Las doce son de la noche, Niño Dios, y no dormís. Si es amor, ¡ay Dios, qué dicha! Si son celos, ¡ay de mí!
Bien pueden mis graves culpas y descuidos presumir que esos desvelos os causan, porque como amáis, sentís.
Si a tantas finezas vuestras, tanto esperar y sufrir, corresponde mi bajeza siempre ingrata y siempre vil,
si el nacer en un pesebre, si el padecer y morir no han mi dureza ablandado, no hay más que hacer ni decir.
¡Ay dulce Niño del alma! ¡Y cómo fuera feliz si supiera agradecer para acertar a servir!
¡Oh, cómo vivo engañada si de amaros presumí!

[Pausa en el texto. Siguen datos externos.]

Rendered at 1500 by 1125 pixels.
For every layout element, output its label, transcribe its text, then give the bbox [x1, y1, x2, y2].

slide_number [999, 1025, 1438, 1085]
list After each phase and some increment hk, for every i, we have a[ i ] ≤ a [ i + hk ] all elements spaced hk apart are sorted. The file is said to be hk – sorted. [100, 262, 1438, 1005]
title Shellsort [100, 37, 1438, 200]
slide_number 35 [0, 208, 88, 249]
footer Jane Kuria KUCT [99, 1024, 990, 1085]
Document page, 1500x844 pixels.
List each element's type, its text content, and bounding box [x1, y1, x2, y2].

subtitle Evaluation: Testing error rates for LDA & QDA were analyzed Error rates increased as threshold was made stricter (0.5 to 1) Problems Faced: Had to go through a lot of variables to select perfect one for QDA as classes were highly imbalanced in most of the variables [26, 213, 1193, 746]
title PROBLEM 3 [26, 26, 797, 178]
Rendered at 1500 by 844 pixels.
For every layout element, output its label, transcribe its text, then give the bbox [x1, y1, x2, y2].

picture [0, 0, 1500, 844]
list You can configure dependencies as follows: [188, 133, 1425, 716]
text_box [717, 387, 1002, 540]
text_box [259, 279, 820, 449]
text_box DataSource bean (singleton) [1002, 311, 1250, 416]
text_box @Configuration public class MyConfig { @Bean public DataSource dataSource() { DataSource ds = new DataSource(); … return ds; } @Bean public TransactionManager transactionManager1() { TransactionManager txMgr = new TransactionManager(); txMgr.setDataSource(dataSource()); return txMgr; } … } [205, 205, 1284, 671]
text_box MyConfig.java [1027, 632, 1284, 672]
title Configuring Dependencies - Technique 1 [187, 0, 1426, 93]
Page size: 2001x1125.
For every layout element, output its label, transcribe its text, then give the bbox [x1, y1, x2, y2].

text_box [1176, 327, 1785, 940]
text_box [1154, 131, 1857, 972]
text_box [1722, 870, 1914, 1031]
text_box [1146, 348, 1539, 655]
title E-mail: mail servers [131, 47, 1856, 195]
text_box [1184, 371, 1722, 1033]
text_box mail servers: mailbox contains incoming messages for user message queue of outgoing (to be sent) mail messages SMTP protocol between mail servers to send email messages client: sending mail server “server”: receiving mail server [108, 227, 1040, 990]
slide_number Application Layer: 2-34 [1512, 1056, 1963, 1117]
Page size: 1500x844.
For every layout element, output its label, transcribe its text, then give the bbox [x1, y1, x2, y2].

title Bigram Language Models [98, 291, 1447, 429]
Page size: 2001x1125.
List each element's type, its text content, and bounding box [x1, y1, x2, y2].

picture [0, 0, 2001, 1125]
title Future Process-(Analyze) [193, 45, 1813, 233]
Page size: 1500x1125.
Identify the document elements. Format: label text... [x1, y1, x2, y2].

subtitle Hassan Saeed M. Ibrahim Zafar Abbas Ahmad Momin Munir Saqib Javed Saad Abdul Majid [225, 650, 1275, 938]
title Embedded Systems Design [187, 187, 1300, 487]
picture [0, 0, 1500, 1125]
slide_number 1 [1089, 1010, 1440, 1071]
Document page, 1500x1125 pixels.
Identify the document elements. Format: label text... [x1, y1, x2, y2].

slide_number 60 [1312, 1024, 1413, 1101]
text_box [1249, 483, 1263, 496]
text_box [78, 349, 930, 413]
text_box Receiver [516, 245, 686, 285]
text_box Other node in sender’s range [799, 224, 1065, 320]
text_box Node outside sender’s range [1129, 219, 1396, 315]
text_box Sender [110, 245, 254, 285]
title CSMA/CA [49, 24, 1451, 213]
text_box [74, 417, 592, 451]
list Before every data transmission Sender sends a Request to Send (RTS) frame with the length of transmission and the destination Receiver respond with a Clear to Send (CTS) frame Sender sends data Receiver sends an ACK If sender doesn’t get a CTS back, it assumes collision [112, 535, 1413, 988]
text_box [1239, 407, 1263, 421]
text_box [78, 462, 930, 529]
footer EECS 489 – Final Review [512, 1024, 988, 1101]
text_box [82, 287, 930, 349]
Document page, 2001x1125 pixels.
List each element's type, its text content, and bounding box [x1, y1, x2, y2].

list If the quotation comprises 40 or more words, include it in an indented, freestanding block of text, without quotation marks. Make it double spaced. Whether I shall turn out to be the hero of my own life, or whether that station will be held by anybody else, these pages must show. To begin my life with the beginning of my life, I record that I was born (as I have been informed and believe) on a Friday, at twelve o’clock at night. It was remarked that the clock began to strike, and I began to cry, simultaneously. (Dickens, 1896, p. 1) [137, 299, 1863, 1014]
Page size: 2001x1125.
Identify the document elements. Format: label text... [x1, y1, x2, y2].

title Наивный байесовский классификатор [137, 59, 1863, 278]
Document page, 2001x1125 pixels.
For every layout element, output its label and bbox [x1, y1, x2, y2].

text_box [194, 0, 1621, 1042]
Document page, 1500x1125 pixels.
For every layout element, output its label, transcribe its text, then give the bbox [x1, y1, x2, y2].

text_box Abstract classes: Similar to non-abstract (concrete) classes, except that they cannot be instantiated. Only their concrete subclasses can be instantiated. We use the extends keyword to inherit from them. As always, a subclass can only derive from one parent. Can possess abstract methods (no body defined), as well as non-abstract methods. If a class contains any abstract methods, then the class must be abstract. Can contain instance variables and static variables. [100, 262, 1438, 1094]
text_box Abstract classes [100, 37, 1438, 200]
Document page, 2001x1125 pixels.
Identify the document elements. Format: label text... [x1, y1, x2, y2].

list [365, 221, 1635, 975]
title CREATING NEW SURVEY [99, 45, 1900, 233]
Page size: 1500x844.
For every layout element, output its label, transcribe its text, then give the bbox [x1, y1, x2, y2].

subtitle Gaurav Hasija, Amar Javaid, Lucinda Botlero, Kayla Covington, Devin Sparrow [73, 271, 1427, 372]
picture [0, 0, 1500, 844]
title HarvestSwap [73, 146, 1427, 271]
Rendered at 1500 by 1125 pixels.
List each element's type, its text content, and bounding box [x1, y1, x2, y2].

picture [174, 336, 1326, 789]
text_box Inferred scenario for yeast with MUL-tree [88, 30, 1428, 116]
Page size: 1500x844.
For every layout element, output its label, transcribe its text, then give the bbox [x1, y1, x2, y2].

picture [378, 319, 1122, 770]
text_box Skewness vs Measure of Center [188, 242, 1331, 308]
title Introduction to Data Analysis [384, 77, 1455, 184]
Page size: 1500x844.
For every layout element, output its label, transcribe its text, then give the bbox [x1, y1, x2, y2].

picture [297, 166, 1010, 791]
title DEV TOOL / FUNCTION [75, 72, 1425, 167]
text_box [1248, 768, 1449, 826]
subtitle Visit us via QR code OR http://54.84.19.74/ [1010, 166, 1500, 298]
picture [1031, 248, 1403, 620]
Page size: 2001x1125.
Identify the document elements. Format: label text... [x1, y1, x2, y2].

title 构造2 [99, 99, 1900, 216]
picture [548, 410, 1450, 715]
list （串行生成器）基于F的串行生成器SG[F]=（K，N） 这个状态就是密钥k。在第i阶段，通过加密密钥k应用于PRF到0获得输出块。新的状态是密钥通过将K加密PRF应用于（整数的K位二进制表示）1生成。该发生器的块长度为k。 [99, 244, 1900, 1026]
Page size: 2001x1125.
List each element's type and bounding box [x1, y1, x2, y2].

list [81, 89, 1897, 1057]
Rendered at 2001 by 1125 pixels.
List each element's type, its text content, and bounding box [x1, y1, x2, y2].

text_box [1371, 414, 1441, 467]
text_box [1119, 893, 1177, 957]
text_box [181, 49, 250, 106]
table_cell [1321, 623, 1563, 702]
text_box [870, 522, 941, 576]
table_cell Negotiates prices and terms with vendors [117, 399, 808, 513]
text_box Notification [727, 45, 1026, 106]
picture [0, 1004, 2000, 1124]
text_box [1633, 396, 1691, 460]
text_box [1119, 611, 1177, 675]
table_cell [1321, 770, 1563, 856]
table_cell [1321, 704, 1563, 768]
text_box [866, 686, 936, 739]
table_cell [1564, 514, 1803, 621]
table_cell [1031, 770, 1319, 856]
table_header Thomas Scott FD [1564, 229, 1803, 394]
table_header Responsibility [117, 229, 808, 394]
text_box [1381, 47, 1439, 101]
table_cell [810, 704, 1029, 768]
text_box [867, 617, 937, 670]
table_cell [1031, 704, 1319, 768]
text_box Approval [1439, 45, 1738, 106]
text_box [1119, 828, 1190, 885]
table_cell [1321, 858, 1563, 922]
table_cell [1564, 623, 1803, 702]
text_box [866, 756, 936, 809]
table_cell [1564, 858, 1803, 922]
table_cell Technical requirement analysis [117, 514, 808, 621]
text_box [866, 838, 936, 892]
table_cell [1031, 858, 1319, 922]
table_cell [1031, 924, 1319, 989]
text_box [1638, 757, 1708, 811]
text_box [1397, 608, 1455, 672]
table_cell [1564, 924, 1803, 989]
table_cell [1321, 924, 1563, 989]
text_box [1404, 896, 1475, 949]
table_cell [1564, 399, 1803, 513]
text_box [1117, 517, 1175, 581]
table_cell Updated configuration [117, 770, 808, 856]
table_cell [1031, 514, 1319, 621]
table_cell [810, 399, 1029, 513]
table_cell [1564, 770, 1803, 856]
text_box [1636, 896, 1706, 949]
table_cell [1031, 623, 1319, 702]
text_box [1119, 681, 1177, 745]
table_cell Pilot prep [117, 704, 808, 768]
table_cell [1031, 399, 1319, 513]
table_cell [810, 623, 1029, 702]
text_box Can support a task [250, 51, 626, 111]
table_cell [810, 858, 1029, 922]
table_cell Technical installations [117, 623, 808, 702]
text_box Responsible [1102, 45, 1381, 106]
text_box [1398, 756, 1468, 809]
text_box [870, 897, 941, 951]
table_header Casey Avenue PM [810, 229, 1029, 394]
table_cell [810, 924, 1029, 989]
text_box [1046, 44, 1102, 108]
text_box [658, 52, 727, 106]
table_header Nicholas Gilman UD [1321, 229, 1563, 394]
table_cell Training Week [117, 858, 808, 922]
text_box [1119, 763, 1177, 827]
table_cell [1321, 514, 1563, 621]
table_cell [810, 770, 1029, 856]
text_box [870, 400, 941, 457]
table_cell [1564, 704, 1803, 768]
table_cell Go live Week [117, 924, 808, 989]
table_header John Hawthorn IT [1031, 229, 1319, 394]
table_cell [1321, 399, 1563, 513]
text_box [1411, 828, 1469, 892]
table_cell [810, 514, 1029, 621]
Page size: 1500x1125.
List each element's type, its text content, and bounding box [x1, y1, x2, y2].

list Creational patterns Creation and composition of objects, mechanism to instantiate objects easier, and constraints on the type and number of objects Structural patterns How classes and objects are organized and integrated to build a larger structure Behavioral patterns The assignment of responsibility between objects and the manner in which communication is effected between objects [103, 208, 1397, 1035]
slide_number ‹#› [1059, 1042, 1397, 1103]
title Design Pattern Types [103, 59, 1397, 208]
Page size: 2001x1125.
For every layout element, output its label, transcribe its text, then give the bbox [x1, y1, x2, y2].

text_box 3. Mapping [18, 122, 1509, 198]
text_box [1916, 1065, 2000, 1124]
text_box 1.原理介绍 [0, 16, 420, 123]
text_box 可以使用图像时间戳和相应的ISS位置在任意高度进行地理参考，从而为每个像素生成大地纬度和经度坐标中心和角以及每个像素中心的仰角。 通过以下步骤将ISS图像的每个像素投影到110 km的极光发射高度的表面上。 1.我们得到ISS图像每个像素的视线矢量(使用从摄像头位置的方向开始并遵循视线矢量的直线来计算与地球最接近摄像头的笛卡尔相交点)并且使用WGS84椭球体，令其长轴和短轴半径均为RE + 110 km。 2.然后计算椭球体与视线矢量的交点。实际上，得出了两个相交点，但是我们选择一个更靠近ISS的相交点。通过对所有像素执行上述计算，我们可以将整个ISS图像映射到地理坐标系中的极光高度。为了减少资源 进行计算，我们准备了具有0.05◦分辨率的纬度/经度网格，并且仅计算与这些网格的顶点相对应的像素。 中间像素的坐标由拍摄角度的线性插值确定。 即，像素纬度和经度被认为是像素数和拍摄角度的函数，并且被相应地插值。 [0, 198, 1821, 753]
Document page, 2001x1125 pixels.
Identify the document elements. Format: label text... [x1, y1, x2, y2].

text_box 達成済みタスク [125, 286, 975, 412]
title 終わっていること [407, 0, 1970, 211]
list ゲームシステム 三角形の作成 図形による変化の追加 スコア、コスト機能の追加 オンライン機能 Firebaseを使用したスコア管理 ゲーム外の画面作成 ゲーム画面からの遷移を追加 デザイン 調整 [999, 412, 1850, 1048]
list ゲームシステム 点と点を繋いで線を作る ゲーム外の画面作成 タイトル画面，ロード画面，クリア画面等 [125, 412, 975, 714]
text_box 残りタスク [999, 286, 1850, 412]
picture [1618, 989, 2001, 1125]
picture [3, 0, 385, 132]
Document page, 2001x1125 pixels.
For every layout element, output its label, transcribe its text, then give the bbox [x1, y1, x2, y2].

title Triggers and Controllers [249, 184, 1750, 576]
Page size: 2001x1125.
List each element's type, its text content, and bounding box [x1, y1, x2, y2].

Pues no he dado el primer paso en aborrecerme a mí.
Vanísimas son las quejas cuando no las doy de mí, pues no puedo yo quejarme sino porque os ofendí.
¡Cuántas veces a mis puertas esperáis y me pedís que os abra, que del rocío todo cubierto venís!
Y yo, villana y grosera, no lecho florido os di, antes sorda y descortés, nunca despierta os abrí.
Bien podéis, Niño del alma, estar quejoso de mí, pues pago con ingratitudes cuanto de vos recibí.
Cuantas palabras os doy de empezar y proseguir a serviros más perfecta, todas son vanas al fin.
Mas ya que con tanta gracia ya lloráis y ya reís, ríame yo de esta vida, y llore el que os ofendí.